Sabato 7 aprile, dell'Ottava di Pasqua - in Albis depositis
At 3,12b-16; Sal 64 (65); 1Tm 2,1-7; Gv 21,1-14
«Allora quel discepolo che Gesù amava disse a Pietro: «È il Signore!». Simon Pietro, appena udì che era il Signore, si strinse la veste attorno ai fianchi, perché era svestito, e si gettò in mare». (Gv 21,7)
“È il Signore!” costituisce la professione di fede in Gesù risorto: è l’espressione, sintetica ed efficace, per esprimere che Gesù di Nazaret è Dio ed è vivo in mezzo a noi. È il modo con il quale il discepolo amato annuncia agli altri, e a Pietro per primo, che Gesù non è rimasto nell’oscurità della morte e che il male non ha avuto la meglio su di lui. Il rifiuto dell’uomo è stato superato e la vittima innocente è stata riscattata. Il crocifisso non è rimasto appeso alla croce né confinato dietro la pietra del sepolcro. La parola dell’odio e della violenza è stata superata da quella della misericordia e del perdono.

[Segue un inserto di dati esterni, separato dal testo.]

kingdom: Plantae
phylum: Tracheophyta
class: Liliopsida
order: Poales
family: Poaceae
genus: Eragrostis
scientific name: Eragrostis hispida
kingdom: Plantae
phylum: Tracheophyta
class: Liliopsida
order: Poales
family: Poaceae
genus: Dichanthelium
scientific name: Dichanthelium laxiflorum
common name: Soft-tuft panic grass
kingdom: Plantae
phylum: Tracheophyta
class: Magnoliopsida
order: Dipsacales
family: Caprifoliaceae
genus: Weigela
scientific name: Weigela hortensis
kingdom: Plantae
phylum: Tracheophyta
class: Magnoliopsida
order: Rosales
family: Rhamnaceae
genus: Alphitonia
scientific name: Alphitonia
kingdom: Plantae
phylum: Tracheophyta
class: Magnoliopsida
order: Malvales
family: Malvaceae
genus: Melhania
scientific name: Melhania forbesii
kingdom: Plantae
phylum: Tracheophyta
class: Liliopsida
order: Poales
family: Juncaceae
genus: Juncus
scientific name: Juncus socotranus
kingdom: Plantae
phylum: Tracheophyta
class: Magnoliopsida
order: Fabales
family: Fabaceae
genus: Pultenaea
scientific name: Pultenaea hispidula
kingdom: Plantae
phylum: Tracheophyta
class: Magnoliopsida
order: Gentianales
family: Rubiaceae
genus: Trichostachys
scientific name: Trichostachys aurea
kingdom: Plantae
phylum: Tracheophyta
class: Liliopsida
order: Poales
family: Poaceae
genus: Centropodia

Riconoscere, dunque, che il Signore sta lì dove ci troviamo, nelle vicende quotidiane delle relazioni e del lavoro, significa trovare il coraggio e la forza di ripetere il gesto di Pietro: buttarsi. Pietro, con grande slancio, non esita ad andare incontro al risorto. Allo stesso modo il credente supera incertezze e dubbi ed osa e rischia. Si butta. La fede dà entusiasmo e forza, trasmette il coraggio di scelte decisive, vince ogni timore. Nel segno di questa fede non si affonda ma si approda alla comunione e alla gioia.
Preghiamo
Ti ringraziamo, Signore della vita,
perché non nascondi il tuo volto nelle nostre giornate.
Tu sei sorgente di perdono, sei fonte di comunione,
in te rinnoviamo la nostra professione di fede.